The Gay Rights Association said it was "blatant discrimination" and plan to mount a court challenge to reverse it.
A law allowing same-sex couples to enter into a civil partnership comes into effect in December.
Lisburn councillors encountered protesters as they arrived for their monthly meeting on Wednesday night.
A motion proposing that same-sex civil partnership registration should "be not afforded the same recognition" as a civil marriage ceremony was tabled by Alliance councillor Seamus Close and passed in July.
It also proposed that the council's wedding room, the Cherry Room, should not be used for such registrations.
Patricia Lewsley from the SDLP said it amounted to discrimination, an accusation echoed by Sinn Fein's Paul Butler.
But Ulster Unionist councillors said they were legally entitled to withhold the use of the room.
Robert Toner from the Gay Rights Association said it was discrimination against the gay and lesbian community in Lisburn.
"A male and a male getting married is a gay marriage and a lesbian and a lesbian getting married is a gay marriage.
"Equality in Lisburn?
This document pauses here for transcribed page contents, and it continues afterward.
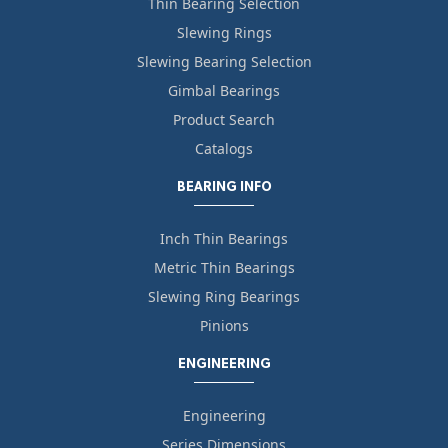
Thin Bearing Selection
Slewing Rings
Slewing Bearing Selection
Gimbal Bearings
Product Search
Catalogs
BEARING INFO
Inch Thin Bearings
Metric Thin Bearings
Slewing Ring Bearings
Pinions
ENGINEERING
Engineering
Series Dimensions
It's totally wrong, it's discrimination, the council needs to admit to that.
"I will be taking a case against Lisburn on discrimination. I'm confident I will win this case and make Lisburn a city for all."
However, Mr Close said the council had made a distinction with civil partnership and civil marriage ceremonies.
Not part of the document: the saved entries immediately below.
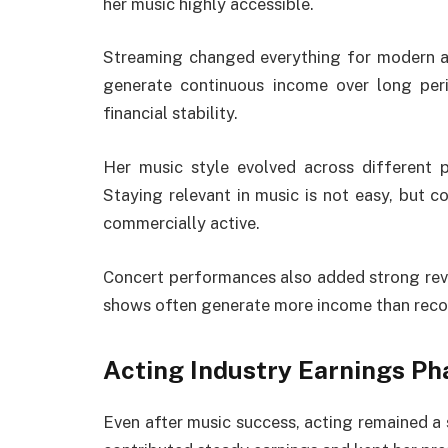
her music highly accessible.
Streaming changed everything for modern ar
generate continuous income over long peri
financial stability.
Her music style evolved across different p
Staying relevant in music is not easy, but co
commercially active.
Concert performances also added strong reven
shows often generate more income than reco
Acting Industry Earnings Ph
Even after music success, acting remained a st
"I want to clearly demonstrate that there is a distinction between a civil marriage, which is a union between a man and a woman, and a civil partnership which may be lots of things but is not the latter," he said.
"The distinction between a civil partnership and a marriage is not being made by Seamus Close, it is a fact of life.
"There is this confusion and there are those who would appear to me, and to others, who want to build on this confusion. You cannot have a gay marriage."
The Civil Partnership Act creates a new legal relationship, which two people of the same-sex can form by signing a document.
It provides same-sex couples with parity of treatment in a wide range of legal matters with those opposite-sex couples who enter into a civil marriage.